START Input records
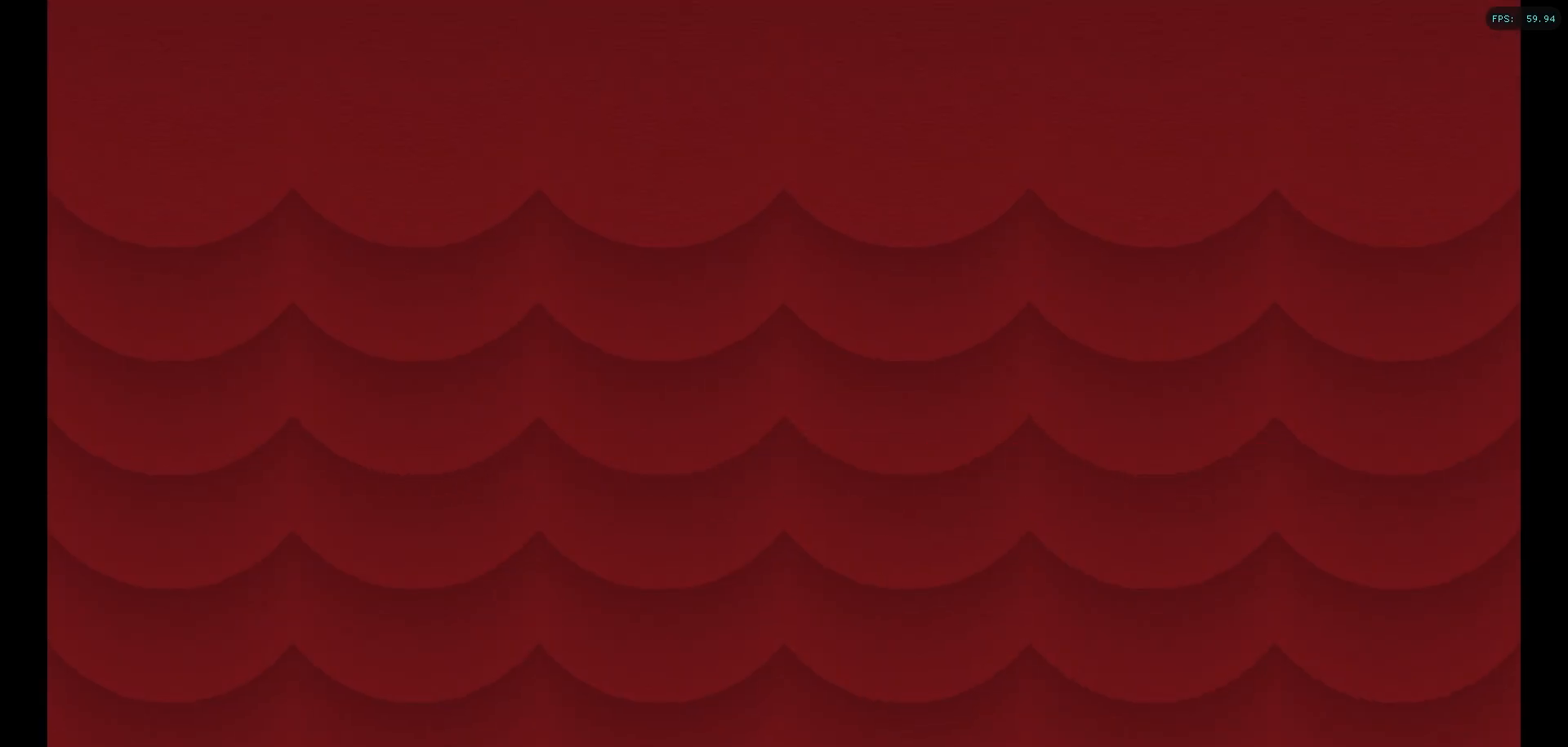
{"buttons": [], "left_stick": "center", "right_stick": "center", "events": []}
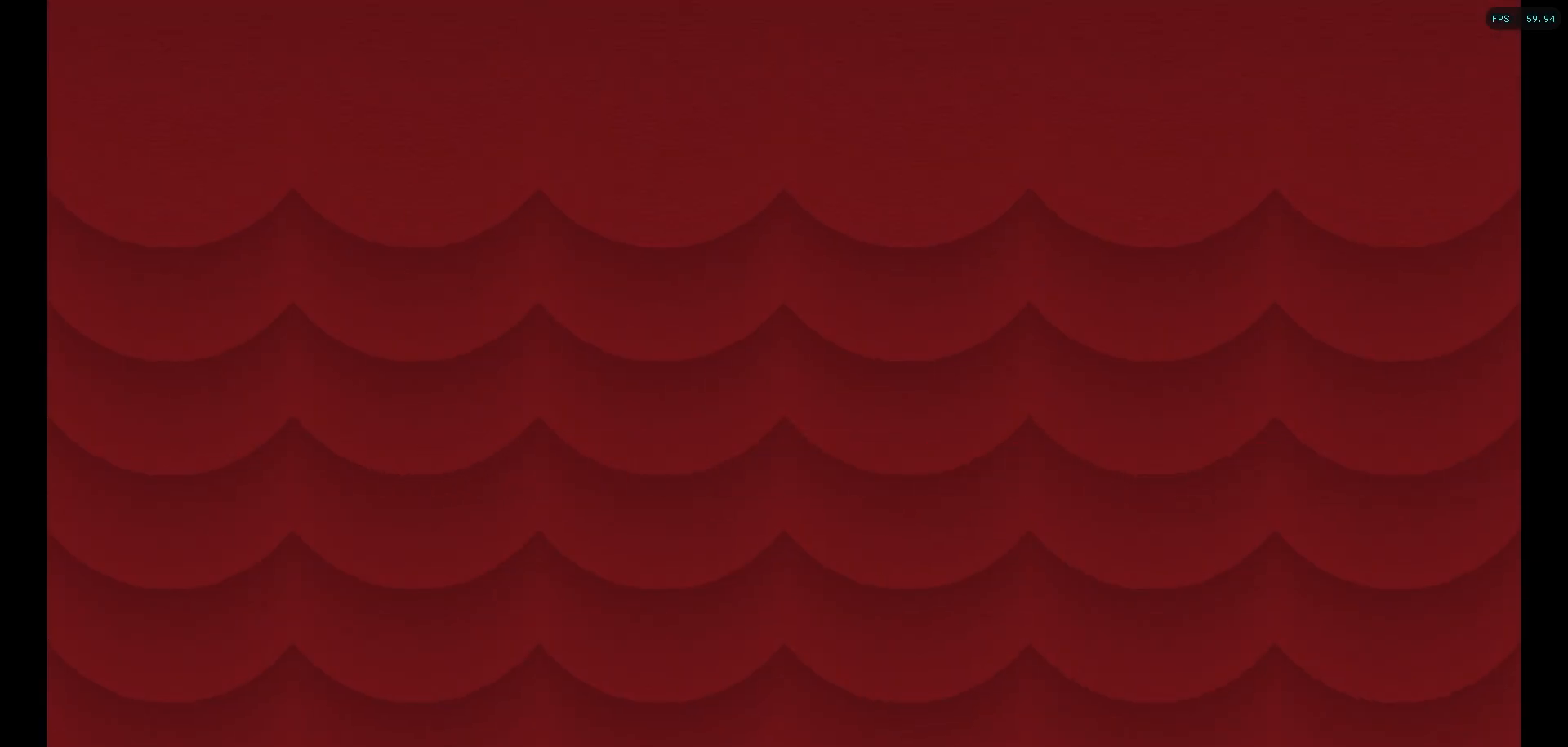
{"buttons": [], "left_stick": "center", "right_stick": "center", "events": []}
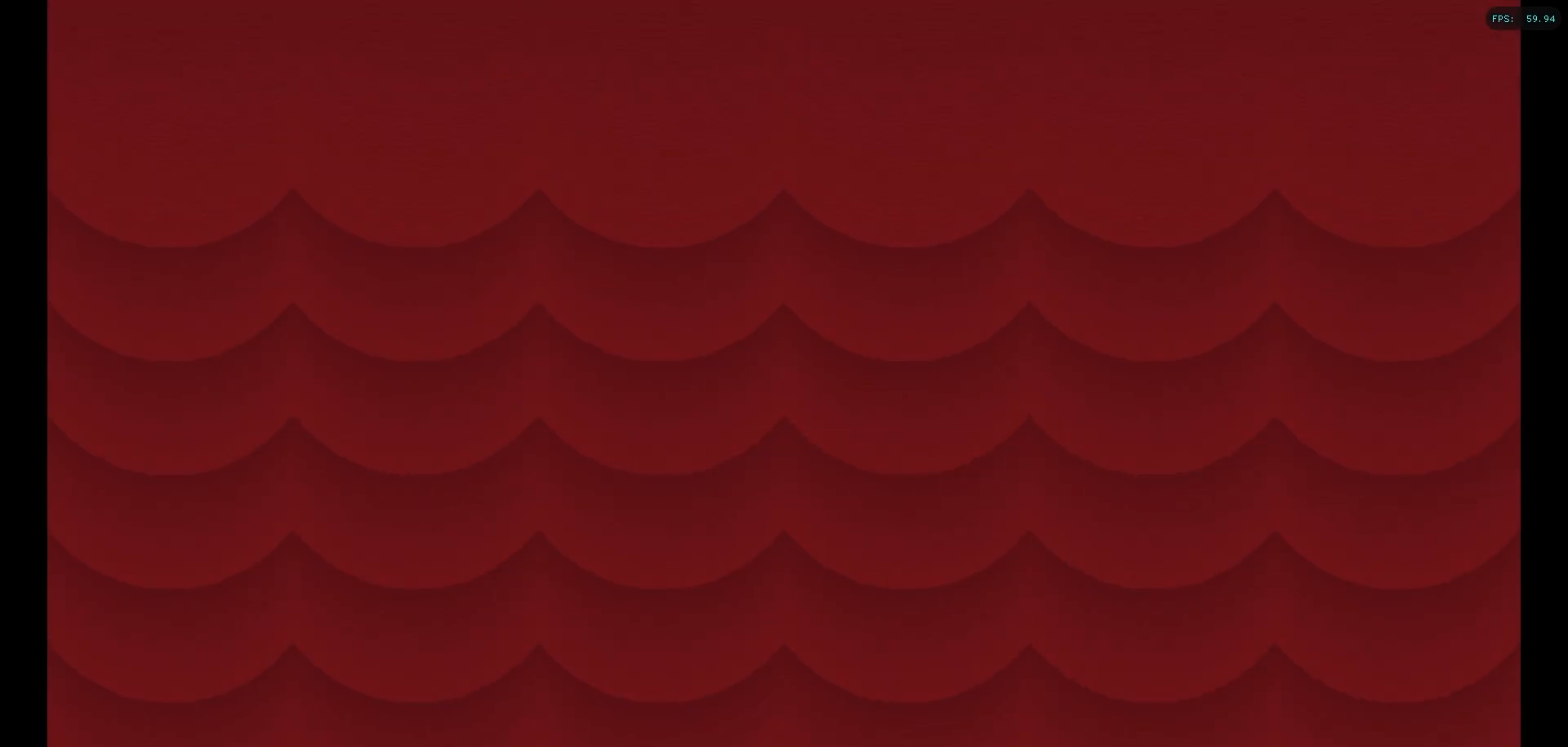
{"buttons": [], "left_stick": "center", "right_stick": "center", "events": []}
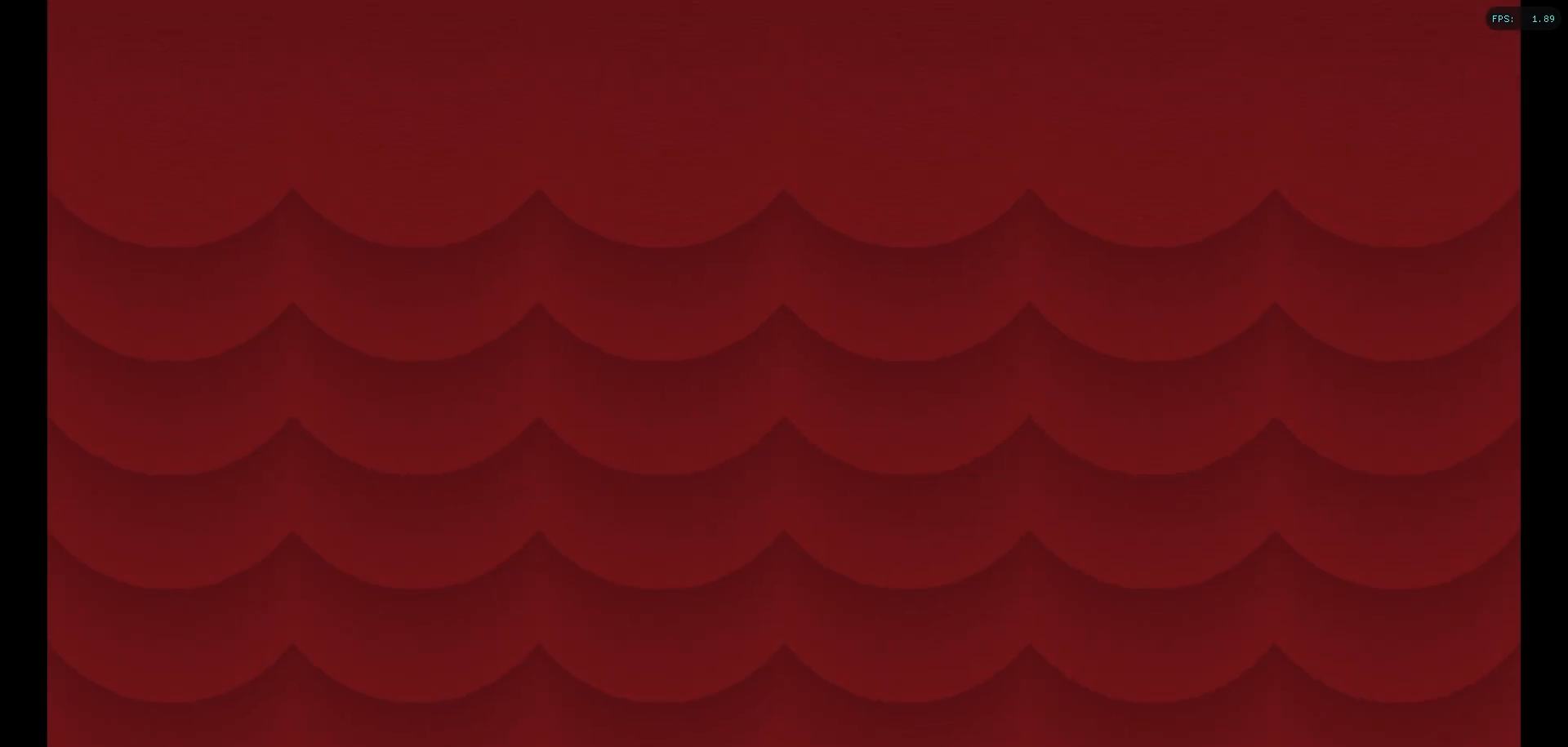
{"buttons": ["Y"], "left_stick": "center", "right_stick": "center", "events": [[483, "Y", "down"]]}
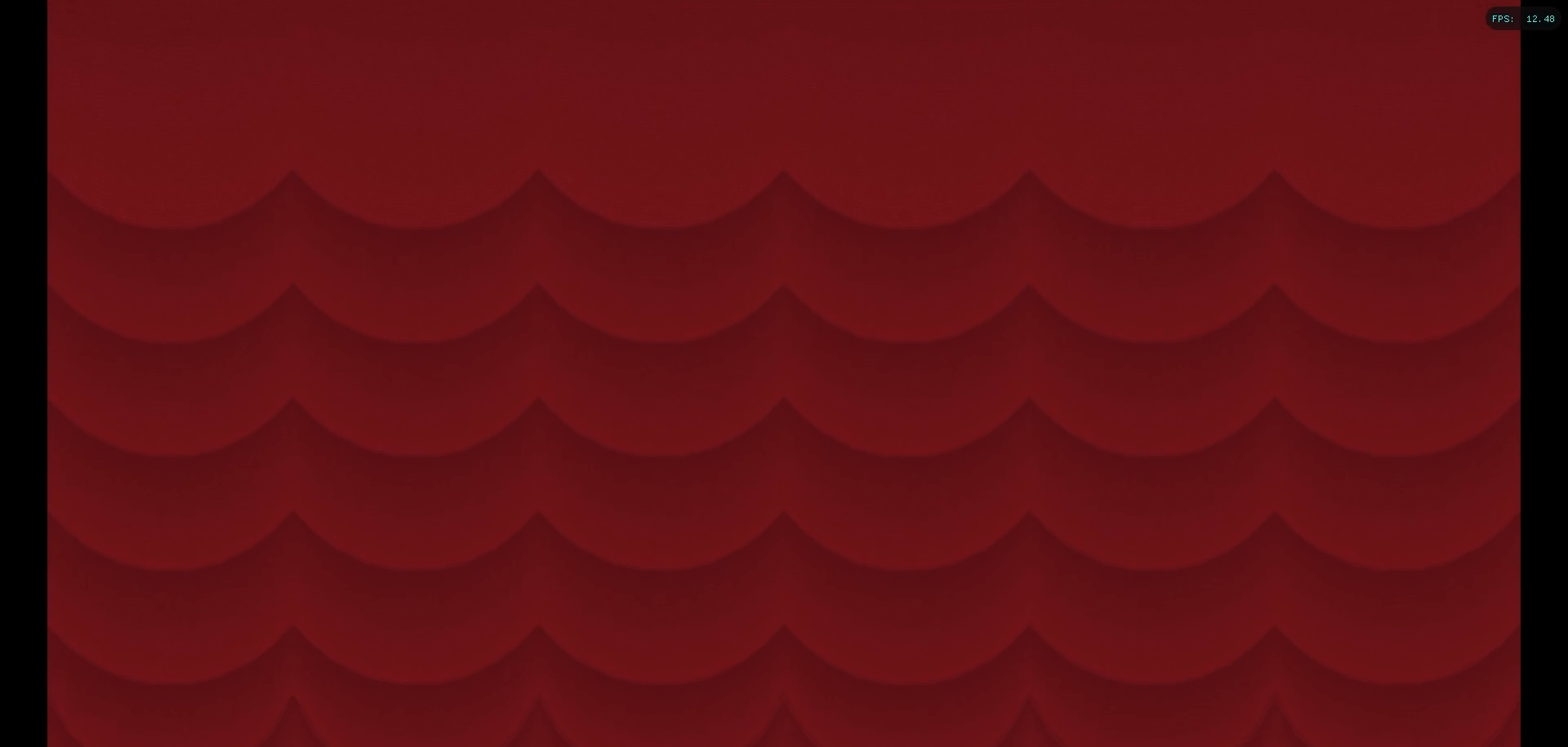
{"buttons": [], "left_stick": "center", "right_stick": "center", "events": [[67, "Y", "up"]]}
END Input records
§ **Exercise**: A faithful copy of the records above is needed, with the pictures left out.

§ **Output for this exercise**:
{"buttons": [], "left_stick": "center", "right_stick": "center", "events": []}
{"buttons": [], "left_stick": "center", "right_stick": "center", "events": []}
{"buttons": [], "left_stick": "center", "right_stick": "center", "events": []}
{"buttons": ["Y"], "left_stick": "center", "right_stick": "center", "events": [[483, "Y", "down"]]}
{"buttons": [], "left_stick": "center", "right_stick": "center", "events": [[67, "Y", "up"]]}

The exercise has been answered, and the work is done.